Tenho até uma história caricata para contar: há bem pouco tempo arrumei o gira discos antigo da cara metade por falta de agulha neste mercado lusitano em total derrocada. Passado uns dias, um amigo telefonou-me. Tinha estado a limpar um armazém e descobriu, embrulhado e protegido, o meu próprio e saudoso Technics SL22 ao fim de (podem acreditar) 20 anos. Foi arrumado e esquecido depois de uma memorável, penso eu agora, festa de garagem. Ainda não refeito desta surpresa, recebo um telefonema da Sony: tinham um novo gira discos disponível para ensaio. Mas, atenção, este é o “híbrido” PS-HX500 (e é aqui que os melancólicos e saudosistas vão arrancar os cabelos) pois também permite fazer a cópia do vinil para um formato digital de elevada qualidade.

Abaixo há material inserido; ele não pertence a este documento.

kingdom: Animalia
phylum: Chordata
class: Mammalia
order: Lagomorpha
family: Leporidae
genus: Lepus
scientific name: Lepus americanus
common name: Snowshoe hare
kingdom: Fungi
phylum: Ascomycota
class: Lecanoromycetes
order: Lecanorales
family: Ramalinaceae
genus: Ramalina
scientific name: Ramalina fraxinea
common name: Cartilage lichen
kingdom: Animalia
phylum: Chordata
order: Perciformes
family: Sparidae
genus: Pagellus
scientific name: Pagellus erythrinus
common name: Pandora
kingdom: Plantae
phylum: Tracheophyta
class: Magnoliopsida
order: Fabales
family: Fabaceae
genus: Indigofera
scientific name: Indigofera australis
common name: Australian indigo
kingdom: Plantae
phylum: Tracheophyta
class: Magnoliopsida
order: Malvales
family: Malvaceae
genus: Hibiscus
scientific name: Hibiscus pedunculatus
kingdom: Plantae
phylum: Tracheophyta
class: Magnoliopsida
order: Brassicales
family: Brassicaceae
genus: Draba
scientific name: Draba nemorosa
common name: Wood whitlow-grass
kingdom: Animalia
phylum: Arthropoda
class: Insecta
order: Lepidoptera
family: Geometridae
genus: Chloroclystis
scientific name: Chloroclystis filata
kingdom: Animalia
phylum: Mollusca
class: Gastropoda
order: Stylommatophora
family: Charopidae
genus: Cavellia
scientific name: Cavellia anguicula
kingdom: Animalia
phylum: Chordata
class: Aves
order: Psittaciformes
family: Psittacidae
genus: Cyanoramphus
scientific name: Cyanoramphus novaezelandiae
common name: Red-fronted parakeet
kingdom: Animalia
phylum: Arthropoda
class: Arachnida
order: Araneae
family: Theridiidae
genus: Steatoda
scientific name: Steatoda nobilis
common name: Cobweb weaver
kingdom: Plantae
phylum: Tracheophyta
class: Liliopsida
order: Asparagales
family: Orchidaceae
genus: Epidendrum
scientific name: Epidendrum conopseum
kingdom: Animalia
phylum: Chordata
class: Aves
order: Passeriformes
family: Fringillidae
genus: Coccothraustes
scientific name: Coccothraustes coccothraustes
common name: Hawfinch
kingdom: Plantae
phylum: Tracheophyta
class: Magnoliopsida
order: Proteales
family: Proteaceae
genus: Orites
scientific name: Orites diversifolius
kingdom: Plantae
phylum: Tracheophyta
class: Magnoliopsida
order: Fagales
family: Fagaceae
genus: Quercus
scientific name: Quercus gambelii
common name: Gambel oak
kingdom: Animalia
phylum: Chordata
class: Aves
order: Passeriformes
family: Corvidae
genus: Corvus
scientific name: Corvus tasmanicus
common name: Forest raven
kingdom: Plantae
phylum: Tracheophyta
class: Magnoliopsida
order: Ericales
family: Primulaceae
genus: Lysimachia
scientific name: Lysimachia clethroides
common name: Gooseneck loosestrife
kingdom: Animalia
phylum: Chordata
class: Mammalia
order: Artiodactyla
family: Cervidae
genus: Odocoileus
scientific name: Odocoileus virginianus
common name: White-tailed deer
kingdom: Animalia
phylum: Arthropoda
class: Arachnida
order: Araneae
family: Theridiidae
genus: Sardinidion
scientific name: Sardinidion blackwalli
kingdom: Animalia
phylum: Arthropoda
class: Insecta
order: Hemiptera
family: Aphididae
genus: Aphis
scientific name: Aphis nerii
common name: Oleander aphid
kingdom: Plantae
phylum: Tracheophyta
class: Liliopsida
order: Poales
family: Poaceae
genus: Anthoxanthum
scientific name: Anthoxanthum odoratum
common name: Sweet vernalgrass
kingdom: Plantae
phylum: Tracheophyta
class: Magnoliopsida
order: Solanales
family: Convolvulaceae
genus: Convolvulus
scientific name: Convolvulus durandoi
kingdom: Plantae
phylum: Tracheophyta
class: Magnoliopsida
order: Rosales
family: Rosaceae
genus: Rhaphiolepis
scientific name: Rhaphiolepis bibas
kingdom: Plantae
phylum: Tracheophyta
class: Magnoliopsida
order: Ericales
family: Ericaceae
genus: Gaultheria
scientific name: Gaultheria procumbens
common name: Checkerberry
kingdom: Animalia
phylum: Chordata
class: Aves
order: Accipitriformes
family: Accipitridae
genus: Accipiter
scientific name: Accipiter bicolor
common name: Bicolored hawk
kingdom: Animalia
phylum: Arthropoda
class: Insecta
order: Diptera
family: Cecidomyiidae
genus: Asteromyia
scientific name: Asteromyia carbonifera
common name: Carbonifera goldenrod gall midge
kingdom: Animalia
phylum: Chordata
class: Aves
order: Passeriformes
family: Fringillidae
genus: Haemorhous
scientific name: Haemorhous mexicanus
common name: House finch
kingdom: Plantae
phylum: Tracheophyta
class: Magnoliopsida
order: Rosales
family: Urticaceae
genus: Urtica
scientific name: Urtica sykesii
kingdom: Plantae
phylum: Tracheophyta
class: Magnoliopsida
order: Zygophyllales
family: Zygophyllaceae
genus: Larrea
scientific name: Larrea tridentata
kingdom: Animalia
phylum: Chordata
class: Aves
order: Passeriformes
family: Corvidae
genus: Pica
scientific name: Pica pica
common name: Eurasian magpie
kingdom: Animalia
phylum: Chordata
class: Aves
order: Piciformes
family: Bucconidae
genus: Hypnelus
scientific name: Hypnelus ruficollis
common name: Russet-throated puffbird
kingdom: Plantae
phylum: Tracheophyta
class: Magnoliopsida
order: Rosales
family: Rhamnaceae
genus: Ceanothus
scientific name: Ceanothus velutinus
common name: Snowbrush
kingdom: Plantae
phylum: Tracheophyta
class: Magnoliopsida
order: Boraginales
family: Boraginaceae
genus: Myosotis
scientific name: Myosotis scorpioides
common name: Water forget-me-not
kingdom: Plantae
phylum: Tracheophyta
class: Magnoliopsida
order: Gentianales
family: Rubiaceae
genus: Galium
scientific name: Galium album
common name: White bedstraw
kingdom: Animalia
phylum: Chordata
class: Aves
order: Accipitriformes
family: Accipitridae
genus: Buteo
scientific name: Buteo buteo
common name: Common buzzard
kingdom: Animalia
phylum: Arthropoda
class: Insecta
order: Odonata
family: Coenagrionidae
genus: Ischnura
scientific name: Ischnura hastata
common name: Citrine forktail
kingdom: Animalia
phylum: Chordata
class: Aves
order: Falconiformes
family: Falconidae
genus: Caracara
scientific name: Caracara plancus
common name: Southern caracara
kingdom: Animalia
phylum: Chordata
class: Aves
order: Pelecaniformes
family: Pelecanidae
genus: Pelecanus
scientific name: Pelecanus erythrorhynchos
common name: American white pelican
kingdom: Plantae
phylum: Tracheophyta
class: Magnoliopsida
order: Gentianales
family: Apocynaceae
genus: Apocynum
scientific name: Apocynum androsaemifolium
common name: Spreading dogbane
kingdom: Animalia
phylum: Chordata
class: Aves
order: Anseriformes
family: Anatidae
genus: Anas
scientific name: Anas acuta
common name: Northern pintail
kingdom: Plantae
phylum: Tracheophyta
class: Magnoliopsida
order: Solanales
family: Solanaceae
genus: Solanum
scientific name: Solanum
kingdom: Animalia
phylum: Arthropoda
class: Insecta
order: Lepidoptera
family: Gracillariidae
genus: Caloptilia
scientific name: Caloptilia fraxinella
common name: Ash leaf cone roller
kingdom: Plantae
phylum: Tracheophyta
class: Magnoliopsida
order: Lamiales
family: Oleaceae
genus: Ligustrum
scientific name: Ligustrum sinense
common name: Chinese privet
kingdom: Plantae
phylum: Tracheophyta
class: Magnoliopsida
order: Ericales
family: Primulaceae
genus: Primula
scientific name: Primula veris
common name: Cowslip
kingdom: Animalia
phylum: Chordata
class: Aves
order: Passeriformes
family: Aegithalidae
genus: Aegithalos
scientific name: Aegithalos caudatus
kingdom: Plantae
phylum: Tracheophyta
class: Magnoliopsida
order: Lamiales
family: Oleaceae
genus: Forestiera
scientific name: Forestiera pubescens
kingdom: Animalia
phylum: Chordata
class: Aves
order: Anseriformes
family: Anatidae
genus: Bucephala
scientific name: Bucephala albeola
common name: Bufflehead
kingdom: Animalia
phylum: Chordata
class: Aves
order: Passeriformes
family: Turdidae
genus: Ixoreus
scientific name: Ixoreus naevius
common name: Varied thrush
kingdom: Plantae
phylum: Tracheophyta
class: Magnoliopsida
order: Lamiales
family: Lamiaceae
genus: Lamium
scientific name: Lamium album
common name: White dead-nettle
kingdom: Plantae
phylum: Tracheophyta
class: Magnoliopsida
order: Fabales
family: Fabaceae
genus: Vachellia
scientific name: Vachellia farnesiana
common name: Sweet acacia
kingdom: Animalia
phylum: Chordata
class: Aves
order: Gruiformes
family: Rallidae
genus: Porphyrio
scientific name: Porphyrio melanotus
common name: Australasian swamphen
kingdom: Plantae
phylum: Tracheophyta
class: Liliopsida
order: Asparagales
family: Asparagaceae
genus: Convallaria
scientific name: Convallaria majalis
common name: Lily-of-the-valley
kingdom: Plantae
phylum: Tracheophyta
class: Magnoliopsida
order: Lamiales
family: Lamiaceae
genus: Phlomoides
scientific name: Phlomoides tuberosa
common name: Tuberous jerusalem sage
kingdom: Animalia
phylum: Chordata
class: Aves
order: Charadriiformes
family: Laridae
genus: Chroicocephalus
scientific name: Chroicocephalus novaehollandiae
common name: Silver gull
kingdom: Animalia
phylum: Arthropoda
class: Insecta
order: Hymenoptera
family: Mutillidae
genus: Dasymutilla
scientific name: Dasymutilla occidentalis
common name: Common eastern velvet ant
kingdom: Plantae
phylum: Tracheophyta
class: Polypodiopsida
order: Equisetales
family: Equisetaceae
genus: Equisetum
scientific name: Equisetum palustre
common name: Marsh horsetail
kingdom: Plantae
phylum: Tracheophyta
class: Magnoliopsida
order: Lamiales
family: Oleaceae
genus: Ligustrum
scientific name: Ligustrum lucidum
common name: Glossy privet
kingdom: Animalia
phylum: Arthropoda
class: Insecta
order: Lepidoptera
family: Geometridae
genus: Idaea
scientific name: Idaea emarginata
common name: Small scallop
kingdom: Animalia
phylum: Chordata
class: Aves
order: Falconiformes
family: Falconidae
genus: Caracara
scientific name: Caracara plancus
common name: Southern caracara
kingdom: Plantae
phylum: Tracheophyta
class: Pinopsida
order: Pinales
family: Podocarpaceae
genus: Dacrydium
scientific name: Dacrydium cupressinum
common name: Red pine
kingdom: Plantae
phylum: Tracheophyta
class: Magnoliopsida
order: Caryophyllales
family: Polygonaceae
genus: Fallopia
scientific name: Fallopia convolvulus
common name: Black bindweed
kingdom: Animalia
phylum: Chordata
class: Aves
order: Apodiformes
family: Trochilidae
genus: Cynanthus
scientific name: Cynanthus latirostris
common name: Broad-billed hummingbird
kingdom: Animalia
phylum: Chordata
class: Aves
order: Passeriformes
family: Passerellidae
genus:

O Sony PS-HX500 é uma peça bonita de ar clássico, um monólito preto baço (bom, tem aquele tratamento tipo gotinhas em relevo tão próprio das câmaras fotográficas) com três secções: prato, braço com escolha de balanço e peso e botões on/off e escolha da rpm.
Vem muito bem embalado com todos as peças bem acomodadas assim como a tampa de protecção. Atrás, e numa quarta secção independente, encontramos as tradicionais RCA, ligação à terra e ligação USB para se poder conectar a um computador ou equipamento digital.

Todo o processo de reprodução é prático e simples. O braço é muito leve (prefiro-o mais pesado para ser mais confortável na utilização) e o movimento mecânico ascendente e descendente ajuda-nos a escolher de forma muito suave o ponto preciso de leitura, embora a manivela seja demasiado curta, simples e frágil.
Liguei o prato ao meu antigo amplificador da Rotel, o único que tem ligação Phono, essencial para a terra.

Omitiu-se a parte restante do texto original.